→ **Instructions for the task**:
Write out everything in the text on the Russian media fines, from "Kirill Rubankov, the" down to "the news item.", copied word for word.

→ **Document text**:

Kirill Rubankov, the editor-in-chief of Kostroma.today, was also released from fine issued under Article 13.15 Part 2 of the Administrative Code for his alleged failure to mention the ban on the Jehovah's Witnesses organizations. His case was discontinued by the appellate court due to the expiration of the limitation period. The editor was penalized in August for failure to mention the fact that the organizations were recognized as extremist in the newsletter text about the arrest of a follower of Jehovah's Witnesses. Meanwhile, this fact was actually mentioned in the credits of the video inserted in the news item.

Roskomnadzor filed the claims under Article 13.15 Part 6 of the Administrative Code (media production publicly justifying terrorism) following the broadcast by the Echo of Moscow radio station in Pskov of the “Minute of Enlightenment” show by journalist Svetlana Prokopieva and publication of the corresponding transcript by the Pskovskaya Lenta Novostei (Pskov News Feed) website. The show aired in November 2018 was dedicated to an explosion at the FSB office lobby in Arkhangelsk, as a result of which three department employees were injured, and a 17-year-old anarchist student, who had set up the explosion, was killed. A few minutes before the explosion, the young man had posted on a social network a message about the FSB torturing people and fabricating cases. Analyzing the incident, Prokopieva argued that the young man’s actions were fueled by the repressive state policy, which limits opportunities for civilized political struggle and expressions of opinions and demonstrates cruelty against its own citizens. Roskomnadzor issued warning to both the radio station and Pskovskaya Lenta Novostei in December, and, in early 2019, forwarded the administrative offense report to a court, which proceeded to fine both media outlets. In addition, in February 2019, the journalist became a suspect in a criminal case under Article 2052 Part 2 of the Criminal Code (public justification of terrorism in mass media). In our opinion, charges against the media outlets and the author of the material are inappropriate. According to Article 2052, public justification of terrorism should be understood as “a public statement on the recognition of the ideology or practices of terrorism as correct, and in need of support and a following;” there is no other legal definition of this concept in Russian legislation. Prokopieva’s show never said that the ideology or practice of terrorism was correct and deserved to be emulated; accordingly, we believe that it exhibited no signs of justifying terrorism.

→ **Provided information**:

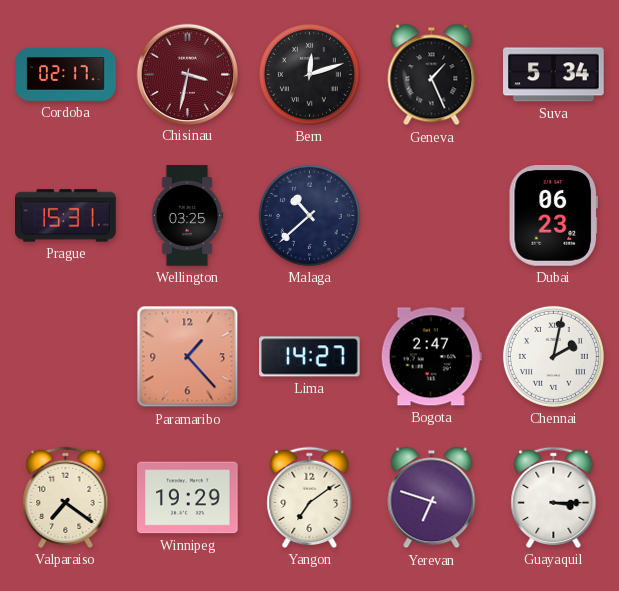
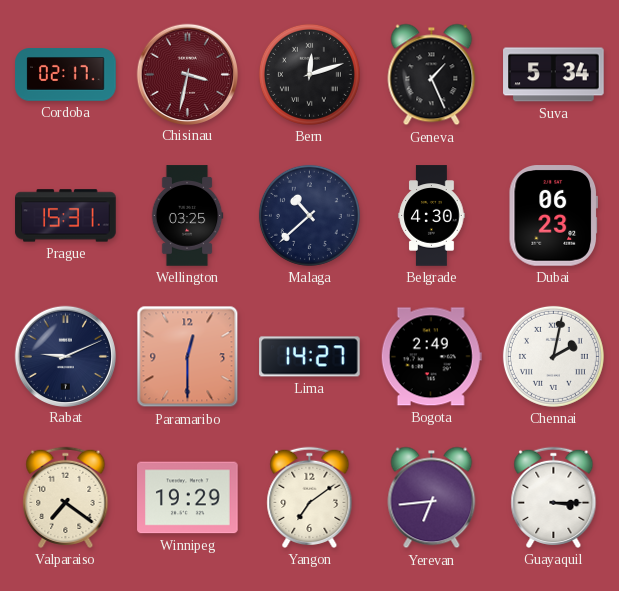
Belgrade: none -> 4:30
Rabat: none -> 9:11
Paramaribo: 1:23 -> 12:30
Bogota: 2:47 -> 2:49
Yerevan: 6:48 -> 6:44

→ **Result of this exercise**:
Kirill Rubankov, the editor-in-chief of Kostroma.today, was also released from fine issued under Article 13.15 Part 2 of the Administrative Code for his alleged failure to mention the ban on the Jehovah's Witnesses organizations. His case was discontinued by the appellate court due to the expiration of the limitation period. The editor was penalized in August for failure to mention the fact that the organizations were recognized as extremist in the newsletter text about the arrest of a follower of Jehovah's Witnesses. Meanwhile, this fact was actually mentioned in the credits of the video inserted in the news item.